I think if you play around with it for a while and take a tutorial or two (lots free online) you may find that it does exactly what you are looking for plus it has the added benefit of direct integration with Photoshop, Illustrator, and Indesign. For example, when searching for an image using Bridge you can drag and drop an image or graphic straight into an Indesign document... very handy. You can even activate Bridge by clicking on its icon in Photoshop, Illustrator, and Indesign (on the top Menu Bar to the right).


----------



## wonderings (Jun 10, 2003)

screature said:


> I think if you play around with it for a while and take a tutorial or two (lots free online) you may find that it does exactly what you are looking for plus it has the added benefit of direct integration with Photoshop, Illustrator, and Indesign. For example, when searching for an image using Bridge you can drag and drop an image or graphic straight into an Indesign document... very handy. You can even activate Bridge by clicking on its icon in Photoshop, Illustrator, and Indesign (on the top Menu Bar to the right).

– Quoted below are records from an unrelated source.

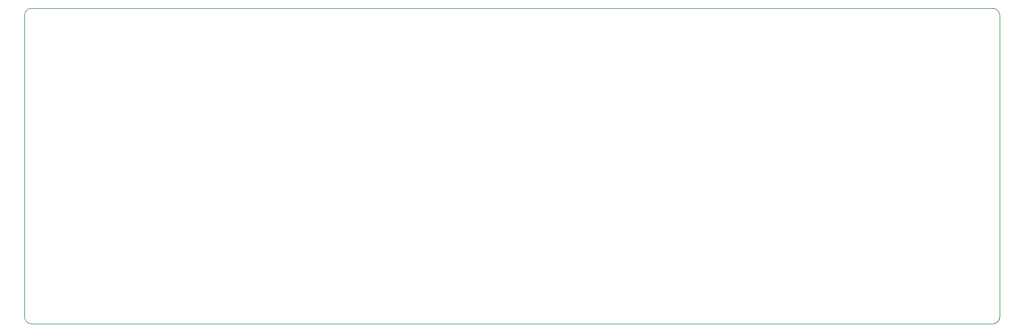
<source format=gm1>
%TF.GenerationSoftware,KiCad,Pcbnew,8.0.5*%
%TF.CreationDate,2024-12-09T00:18:15-08:00*%
%TF.ProjectId,newbatt,6e657762-6174-4742-9e6b-696361645f70,3*%
%TF.SameCoordinates,Original*%
%TF.FileFunction,Profile,NP*%
%FSLAX46Y46*%
G04 Gerber Fmt 4.6, Leading zero omitted, Abs format (unit mm)*
G04 Created by KiCad (PCBNEW 8.0.5) date 2024-12-09 00:18:15*
%MOMM*%
%LPD*%
G01*
G04 APERTURE LIST*
%TA.AperFunction,Profile*%
%ADD10C,0.050000*%
%TD*%
G04 APERTURE END LIST*
D10*
X154000000Y-59000000D02*
G75*
G02*
X153000000Y-60000000I-1000000J0D01*
G01*
X15000000Y-16000000D02*
G75*
G02*
X16000000Y-15000000I1000000J0D01*
G01*
X15000000Y-16000000D02*
X15000000Y-59000000D01*
X154000000Y-59000000D02*
X154000000Y-16000000D01*
X16000000Y-15000000D02*
X153000000Y-15000000D01*
X16000000Y-60000000D02*
G75*
G02*
X15000000Y-59000000I0J1000000D01*
G01*
X16000000Y-60000000D02*
X153000000Y-60000000D01*
X153000000Y-15000000D02*
G75*
G02*
X154000000Y-16000000I0J-1000000D01*
G01*
M02*

</source>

The one thing I dont see bridge having, is the option to file and store my media. I have a lot of things coming from different places, and love to be able (like iPhoto) to just dump it in there, then delete the file from my desktop and know its filed and stored away. I want it more for storage and filing then anything else.


----------



## screature (May 14, 2007)

wonderings said:


> The one thing I dont see bridge having, is the option to file and store my media. I have a lot of things coming from different places, and love to be able (like iPhoto) to just dump it in there, then delete the file from my desktop and know its filed and stored away. I want it more for storage and filing then anything else.


Not quite sure what you mean. The files are still stored on your hard disk.


----------



## wonderings (Jun 10, 2003)

screature said:


> Not quite sure what you mean. The files are are still stored on your hard disk.


iPhoto organizes and copies your pictures, same as iTunes, same as my font management software. What it means to me, is simplified organization, where I can delete it from my desktop, or from temporary folders where its loose and not packaged with a job and its safely stored in some sub folder thats not in my face. I know I could make a folder and store it away somewhere for the same effect, but its very easy to just drag and drop my file into iPhoto, and it worries about the rest.


----------



## screature (May 14, 2007)

wonderings said:


> iPhoto organizes and copies your pictures, same as iTunes, same as my font management software. What it means to me, is simplified organization, where I can delete it from my desktop, or from temporary folders where its loose and not packaged with a job and its safely stored in some sub folder thats not in my face. I know I could make a folder and store it away somewhere for the same effect, but its very easy to just drag and drop my file into iPhoto, and it worries about the rest.


Yeah I don't use iPhoto or iTunes that way as I want to be in control of where things are, not the software. Oh well Bridge still has other advantages if not the one you are specifically looking for. Good luck in you search for an app that does what you want.


----------



## wonderings (Jun 10, 2003)

screature said:


> Yeah I don't use iPhoto or iTunes that way as I want to be in control of where things are, not the software. Oh well Bridge still has other advantages if not the one you are specifically looking for. Good luck in you search for an app that does what you want.


Thanks for the suggestions and help


----------



## screature (May 14, 2007)

wonderings said:


> Thanks for the suggestions and help


You're welcome... I wish I could have been of more help.


----------